(List of tasks)
(1) Summarize the holiday giving appeal in two sentences.
(2) Resume the holiday giving appeal from the point where it stops.

(Text under study)
* * *

The holiday season is a time to be thankful and a time to make a difference in the lives of others! This Black Friday, instead of scouring advertisements or waiting in long lines to buy things that may or may not fit, consider giving a gift that supports the Alliance’s work to end homelessness. Here’s how:

  • Make a Donation. A meaningful way of honoring someone on your gift list who may already have one of everything is to make a donation to the Alliance in that person’s name. The person will receive a handwritten holiday card saying that your contribution in their name will help end homelessness. Your donation to the Alliance can be made in recognition of the the positive influence someone has had on your life, or as a celebration of something special.

* * *

(Exercise data)
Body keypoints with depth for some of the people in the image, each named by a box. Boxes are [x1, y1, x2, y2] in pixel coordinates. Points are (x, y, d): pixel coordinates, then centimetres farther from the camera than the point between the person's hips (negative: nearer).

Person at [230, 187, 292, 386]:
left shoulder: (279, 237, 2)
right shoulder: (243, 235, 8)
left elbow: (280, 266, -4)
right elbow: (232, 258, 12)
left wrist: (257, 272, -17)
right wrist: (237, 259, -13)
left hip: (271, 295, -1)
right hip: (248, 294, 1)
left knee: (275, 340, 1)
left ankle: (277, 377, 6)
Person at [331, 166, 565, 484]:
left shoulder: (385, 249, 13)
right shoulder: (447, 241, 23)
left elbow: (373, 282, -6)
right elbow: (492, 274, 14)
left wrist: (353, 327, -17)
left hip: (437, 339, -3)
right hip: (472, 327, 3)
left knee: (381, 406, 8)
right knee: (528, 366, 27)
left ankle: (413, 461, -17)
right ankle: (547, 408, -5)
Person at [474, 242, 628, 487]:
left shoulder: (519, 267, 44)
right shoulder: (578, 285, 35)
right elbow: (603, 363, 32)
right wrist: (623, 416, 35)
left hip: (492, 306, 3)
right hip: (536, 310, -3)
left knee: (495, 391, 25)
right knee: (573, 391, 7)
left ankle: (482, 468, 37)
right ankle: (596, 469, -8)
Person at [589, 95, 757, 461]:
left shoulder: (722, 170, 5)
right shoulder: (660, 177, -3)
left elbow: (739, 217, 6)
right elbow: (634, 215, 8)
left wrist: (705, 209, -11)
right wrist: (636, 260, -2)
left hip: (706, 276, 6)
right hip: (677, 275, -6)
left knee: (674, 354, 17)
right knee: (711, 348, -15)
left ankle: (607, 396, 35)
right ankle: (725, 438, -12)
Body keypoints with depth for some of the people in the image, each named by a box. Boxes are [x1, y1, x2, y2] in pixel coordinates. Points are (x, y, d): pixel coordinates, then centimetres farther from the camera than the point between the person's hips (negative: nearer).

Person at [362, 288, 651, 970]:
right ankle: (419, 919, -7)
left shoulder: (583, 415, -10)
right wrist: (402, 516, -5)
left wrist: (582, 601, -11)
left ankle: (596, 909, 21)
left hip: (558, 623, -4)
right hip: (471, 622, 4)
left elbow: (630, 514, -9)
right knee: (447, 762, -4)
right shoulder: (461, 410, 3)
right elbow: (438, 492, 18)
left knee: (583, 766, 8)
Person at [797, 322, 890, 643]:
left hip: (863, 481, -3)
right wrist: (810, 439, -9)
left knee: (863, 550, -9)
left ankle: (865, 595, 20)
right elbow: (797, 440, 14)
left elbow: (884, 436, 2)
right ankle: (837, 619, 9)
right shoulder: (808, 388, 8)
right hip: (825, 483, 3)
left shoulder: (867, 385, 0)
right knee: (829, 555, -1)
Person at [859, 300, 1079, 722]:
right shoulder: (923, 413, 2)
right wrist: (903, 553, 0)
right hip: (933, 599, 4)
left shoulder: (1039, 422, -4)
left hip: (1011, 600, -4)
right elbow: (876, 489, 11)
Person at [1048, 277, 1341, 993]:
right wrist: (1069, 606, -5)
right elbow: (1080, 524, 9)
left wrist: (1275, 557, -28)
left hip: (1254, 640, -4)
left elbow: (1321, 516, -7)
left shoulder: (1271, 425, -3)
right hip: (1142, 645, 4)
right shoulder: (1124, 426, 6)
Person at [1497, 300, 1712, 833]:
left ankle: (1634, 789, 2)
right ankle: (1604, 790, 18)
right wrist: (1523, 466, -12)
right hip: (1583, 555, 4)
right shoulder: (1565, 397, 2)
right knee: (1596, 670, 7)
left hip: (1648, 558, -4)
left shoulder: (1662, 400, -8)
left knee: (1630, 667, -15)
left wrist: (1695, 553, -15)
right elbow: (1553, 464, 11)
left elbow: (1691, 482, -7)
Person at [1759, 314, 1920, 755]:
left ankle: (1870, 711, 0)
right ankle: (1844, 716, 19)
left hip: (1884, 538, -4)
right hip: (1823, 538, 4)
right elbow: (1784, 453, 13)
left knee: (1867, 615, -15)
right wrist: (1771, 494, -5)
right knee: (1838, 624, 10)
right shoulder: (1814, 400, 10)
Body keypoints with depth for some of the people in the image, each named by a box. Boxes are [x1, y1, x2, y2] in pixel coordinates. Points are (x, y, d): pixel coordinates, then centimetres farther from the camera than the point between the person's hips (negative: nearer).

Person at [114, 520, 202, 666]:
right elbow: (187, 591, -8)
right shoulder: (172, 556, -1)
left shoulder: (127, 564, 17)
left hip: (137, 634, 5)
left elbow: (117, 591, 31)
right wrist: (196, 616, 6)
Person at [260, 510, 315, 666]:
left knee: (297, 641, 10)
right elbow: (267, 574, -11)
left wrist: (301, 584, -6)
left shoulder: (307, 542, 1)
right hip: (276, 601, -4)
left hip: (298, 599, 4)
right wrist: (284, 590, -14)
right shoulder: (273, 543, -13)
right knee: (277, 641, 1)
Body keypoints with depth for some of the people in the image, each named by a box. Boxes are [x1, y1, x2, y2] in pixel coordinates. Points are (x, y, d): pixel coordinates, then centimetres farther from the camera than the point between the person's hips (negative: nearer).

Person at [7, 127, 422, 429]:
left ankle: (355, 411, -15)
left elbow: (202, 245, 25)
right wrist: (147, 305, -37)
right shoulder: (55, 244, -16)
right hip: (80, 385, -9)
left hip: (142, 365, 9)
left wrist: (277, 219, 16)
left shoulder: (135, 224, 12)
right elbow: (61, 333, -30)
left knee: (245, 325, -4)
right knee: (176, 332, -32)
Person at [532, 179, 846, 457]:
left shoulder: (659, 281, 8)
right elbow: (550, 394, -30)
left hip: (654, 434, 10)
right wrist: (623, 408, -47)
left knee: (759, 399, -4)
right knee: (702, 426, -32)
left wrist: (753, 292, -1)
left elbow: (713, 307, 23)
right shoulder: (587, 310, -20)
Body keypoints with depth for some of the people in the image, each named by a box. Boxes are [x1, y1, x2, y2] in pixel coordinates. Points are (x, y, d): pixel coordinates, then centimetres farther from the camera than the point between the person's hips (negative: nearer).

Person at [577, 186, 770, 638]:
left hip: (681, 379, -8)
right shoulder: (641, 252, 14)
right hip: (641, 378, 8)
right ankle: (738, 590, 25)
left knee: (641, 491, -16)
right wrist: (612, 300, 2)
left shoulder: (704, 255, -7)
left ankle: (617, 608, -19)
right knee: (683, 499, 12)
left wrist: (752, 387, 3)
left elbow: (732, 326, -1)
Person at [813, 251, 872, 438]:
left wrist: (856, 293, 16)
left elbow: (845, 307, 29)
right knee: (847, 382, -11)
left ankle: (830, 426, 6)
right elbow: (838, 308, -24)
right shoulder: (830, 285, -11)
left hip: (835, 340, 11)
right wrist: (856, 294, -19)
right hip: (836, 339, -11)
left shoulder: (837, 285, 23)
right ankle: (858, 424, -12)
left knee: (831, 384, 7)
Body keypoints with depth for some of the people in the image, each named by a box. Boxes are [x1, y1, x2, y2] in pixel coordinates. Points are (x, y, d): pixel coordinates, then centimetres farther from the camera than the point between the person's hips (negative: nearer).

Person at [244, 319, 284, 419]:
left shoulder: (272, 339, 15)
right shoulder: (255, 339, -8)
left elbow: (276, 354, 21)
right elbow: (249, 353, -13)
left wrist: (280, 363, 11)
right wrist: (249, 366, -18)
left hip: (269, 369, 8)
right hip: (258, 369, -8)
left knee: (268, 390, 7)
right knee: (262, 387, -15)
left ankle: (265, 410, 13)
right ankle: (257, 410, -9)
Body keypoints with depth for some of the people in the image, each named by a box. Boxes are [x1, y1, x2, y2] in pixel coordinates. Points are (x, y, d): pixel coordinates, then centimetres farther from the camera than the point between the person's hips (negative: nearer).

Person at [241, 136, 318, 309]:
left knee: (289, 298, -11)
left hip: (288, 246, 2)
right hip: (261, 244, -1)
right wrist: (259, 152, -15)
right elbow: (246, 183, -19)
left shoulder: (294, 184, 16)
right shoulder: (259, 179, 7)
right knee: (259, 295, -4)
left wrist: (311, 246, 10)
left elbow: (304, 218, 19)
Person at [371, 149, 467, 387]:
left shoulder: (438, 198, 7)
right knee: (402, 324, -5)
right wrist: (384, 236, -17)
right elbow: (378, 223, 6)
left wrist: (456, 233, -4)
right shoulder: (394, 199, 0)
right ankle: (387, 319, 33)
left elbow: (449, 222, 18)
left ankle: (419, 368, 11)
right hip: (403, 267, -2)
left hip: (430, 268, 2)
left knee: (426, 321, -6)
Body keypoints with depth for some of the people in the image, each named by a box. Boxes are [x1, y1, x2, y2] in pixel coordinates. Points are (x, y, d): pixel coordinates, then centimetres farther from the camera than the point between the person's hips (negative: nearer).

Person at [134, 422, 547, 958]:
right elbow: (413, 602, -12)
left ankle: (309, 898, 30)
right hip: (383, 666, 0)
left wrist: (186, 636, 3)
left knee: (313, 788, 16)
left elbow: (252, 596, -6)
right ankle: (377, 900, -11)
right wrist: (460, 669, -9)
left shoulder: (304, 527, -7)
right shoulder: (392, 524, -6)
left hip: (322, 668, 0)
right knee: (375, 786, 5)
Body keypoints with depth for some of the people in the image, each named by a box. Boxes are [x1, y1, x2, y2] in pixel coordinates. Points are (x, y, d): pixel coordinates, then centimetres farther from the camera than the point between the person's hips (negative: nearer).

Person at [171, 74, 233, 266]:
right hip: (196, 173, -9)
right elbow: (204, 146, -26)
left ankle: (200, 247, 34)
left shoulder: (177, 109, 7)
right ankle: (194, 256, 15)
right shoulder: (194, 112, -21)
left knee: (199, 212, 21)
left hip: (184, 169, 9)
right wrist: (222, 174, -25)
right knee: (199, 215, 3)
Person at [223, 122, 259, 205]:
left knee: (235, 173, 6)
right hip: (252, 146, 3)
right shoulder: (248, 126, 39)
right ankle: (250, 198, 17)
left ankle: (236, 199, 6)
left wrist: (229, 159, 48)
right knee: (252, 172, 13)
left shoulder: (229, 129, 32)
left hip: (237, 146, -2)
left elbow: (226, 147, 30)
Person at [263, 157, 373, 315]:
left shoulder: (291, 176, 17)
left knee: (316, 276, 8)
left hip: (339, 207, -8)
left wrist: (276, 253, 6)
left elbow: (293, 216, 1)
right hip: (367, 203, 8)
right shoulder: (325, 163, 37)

* * *

(Task results)
(1) The appeal asks readers to skip Black Friday shopping this year and give a gift that supports the Alliance's work to end homelessness. One way is to donate to the Alliance in someone's name, which sends that person a handwritten holiday card and can honor their positive influence or celebrate something special.

(2)
  • Get a t-shirt. This holiday season, we are excited to offer End Homelessness t-shirts. They come in two colors, navy and maroon, and a variety of sizes. These were very popular during our summer conference, so we decided to make them available during the holidays too. They make a great stocking-stuffer. (We even have an End Homelessness T-Shirt campaign. Just snap a picture of yourself wearing your End Homelessness T-Shirt and send it to us via Facebook, Twitter or email. What better way to show your dedication to ending homelessness without ever saying a word!)
  • Shop online. When you’re shopping online, don’t forget to use to make purchases from your favorite stores and outlets. A percentage of your purchase will be donated to the Alliance.
  • Or… Through the kindness of our partners, we are also offering holiday cards and handmade jewelry options. You can support the Alliance with each purchase.

With all of these great gift options, you can avoid the Black Friday madness, and instead spend the day after Thanksgiving sleeping in, staying warm and doing something you love!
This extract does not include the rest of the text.